解説粉じんに係る作業環境測定を行うべき屋内作業場とは、常時特定粉じん作業が行われる屋内作業場である(粉じん則25条)。臨時の作業場ではなく、常時行われる特定粉じん作業の場が対象である。また、酸素欠乏等における硫化水素の濃度は百万分の十を超える状態である(酸欠則2条2号)。測定対象の範囲(常時)と、硫化水素濃度(百万分の十)の数値を正確に押さえる。
補足「常時特定粉じん作業が行われる屋内作業場」が作業環境測定の対象である。特定粉じん作業は、粉じんを著しく発散する一定の作業をいう。硫化水素の百万分の十(10ppm)という数値は、酸素欠乏症等防止規則の重要数値である。
問15タンク内等における呼吸用保護具の使用(有機則)
有機溶剤業務における呼吸用保護具及び特定化学物質に係る喫煙等の禁止に関する次のア・イの記述について、その正誤の組み合わせとして最も適切なものを1つ選びなさい。
- ア.全体換気装置を設けたタンク等の内部における有機溶剤業務であっても、事業者は、当該業務に従事する労働者に送気マスク等の呼吸用保護具を使用させる必要はない。
- イ.第一類物質又は第二類物質を製造し、又は取り扱う作業場であっても、作業従事者の喫煙又は飲食を禁止する必要はない。
- アー正、イー正
- アー正、イー誤
- アー誤、イー正
- アー誤、イー誤
解答・解説を見る
正解:4(アー誤、イー誤)
- ア.誤り
- 呼吸用保護具を使用させなければならない → 『使用させる必要はない』は誤り
有機溶剤中毒予防規則第33条「当該業務に従事する労働者に送気マスク、有機ガス用防毒マスク又は有機ガス用の防毒機能を有する電動ファン付き呼吸用保護具を使用させなければならない」e-Gov原文
- イ.誤り
- 喫煙又は飲食を禁止しなければならない → 『禁止する必要はない』は誤り
特定化学物質障害予防規則第38条の2「禁止する旨を当該作業場の見やすい箇所に表示することその他の方法により禁止する」e-Gov原文
ひっかけ全体換気のタンク内等の有機溶剤業務には『呼吸用保護具』を使用させる。
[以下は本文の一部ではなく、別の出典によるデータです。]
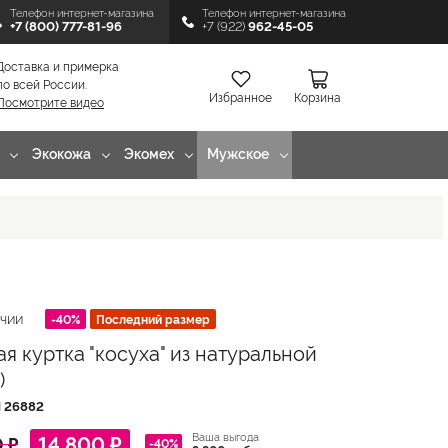
Телефон интернет-магазина
Телефон интернет-магазина
+7 (800) 777-81-96
+7 (922)
962-45-05
Доставка и примерка
по всей России.
Избранное
Корзина
Посмотрите видео
Экокожа
Экомех
Мужское
-40%
Последний размер
ИЧИИ
ая куртка "косуха" из натуральной
)
Л
26882
Ваша выгода
14 800 ₽
 ₽
-40%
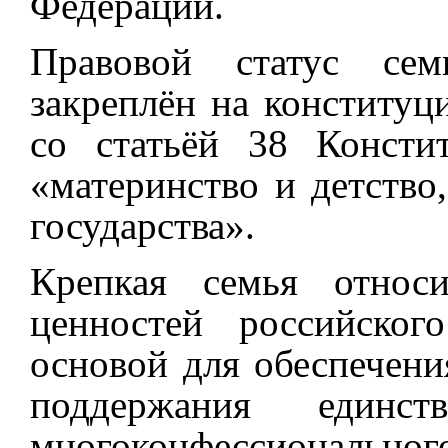
Федерации.
Правовой статус сем
закреплён на конституц
со статьёй 38 Консти
«материнство и детство
государства».
Крепкая семья относ
ценностей российског
основой для обеспечени
поддержания единст
многоконфессиональног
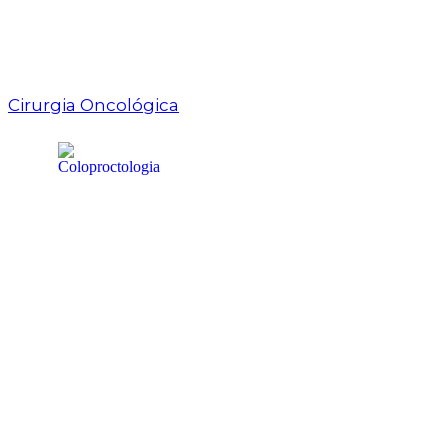
Cirurgia Oncológica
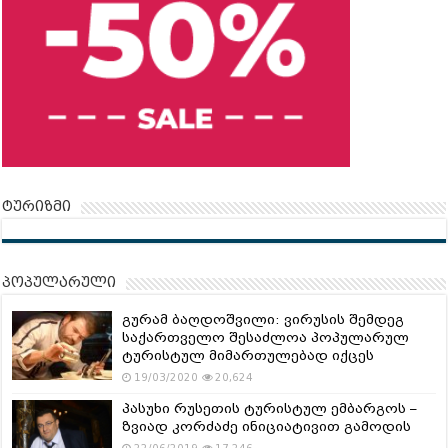
ტურიზმი
პოპულარული
გურამ ბაღდოშვილი: ვირუსის შემდეგ
საქართველო შესაძლოა პოპულარულ
ტურისტულ მიმართულებად იქცეს
19/03/2020
20,624
პასუხი რუსეთის ტურისტულ ემბარგოს –
ზვიად კორძაძე ინიციატივით გამოდის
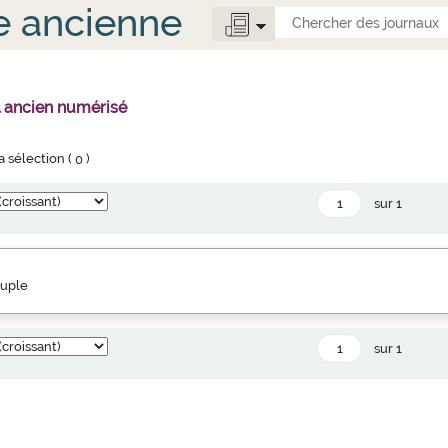
e ancienne
l ancien numérisé
la sélection (
0
)
sur 1
euple
sur 1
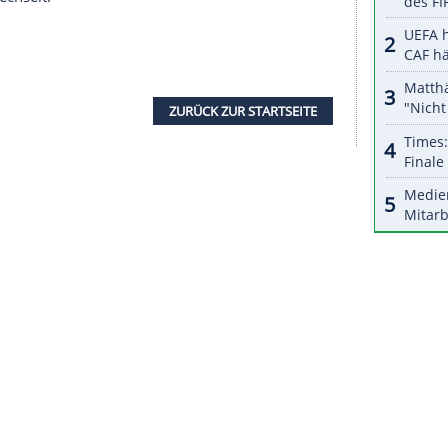
halte angezeigt werden. Damit können personenbezogene
r dazu in unseren Datenschutzhinweisen.
sche Medien berichtet, dass sich Messis Vater eine
 Messi
, der die finanziellen Interessen seines
irtschaftlichen Gründen in die lombardische
zen der italienischen Regierung für Ausländer zu
te daraufhin betont, dass ein Transfer von Messi
erüchte über einen möglichen Wechsel des "Flohs"
uerrivale Cristiano Ronaldo spielt ebenfalls in der
lona gebunden, der Argentinier war 2000 als 13-
talanen gewechselt.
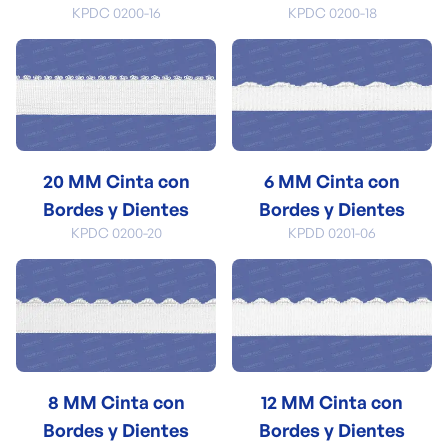
KPDC 0200-16
KPDC 0200-18
20 MM Cinta con
6 MM Cinta con
Bordes y Dientes
Bordes y Dientes
KPDC 0200-20
KPDD 0201-06
8 MM Cinta con
12 MM Cinta con
Bordes y Dientes
Bordes y Dientes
特化第一類・第二類物質の作業場は喫煙飲食を『禁止』(有機則33条・特化則38条の2)。
解説事業者は、全体換気装置を設けたタンク等の内部における業務等、有機溶剤の蒸気を吸入するおそれの高い業務に労働者を従事させるときは、送気マスク、有機ガス用防毒マスク等の呼吸用保護具を使用させなければならない(有機則33条)。また、第一類物質又は第二類物質を製造・取り扱う作業場では、作業従事者の喫煙又は飲食を禁止しなければならない(特化則38条の2)。局所排気等の発散防止設備が不十分な場面での呼吸用保護具と、経口曝露防止の喫煙飲食禁止を押さえる。
補足全体換気は局所排気より有機溶剤の除去効率が低いため、タンク内等では呼吸用保護具による個人保護が併せて求められる。発散防止設備(局所排気等)・全体換気・呼吸用保護具という対策の優先順位を理解する。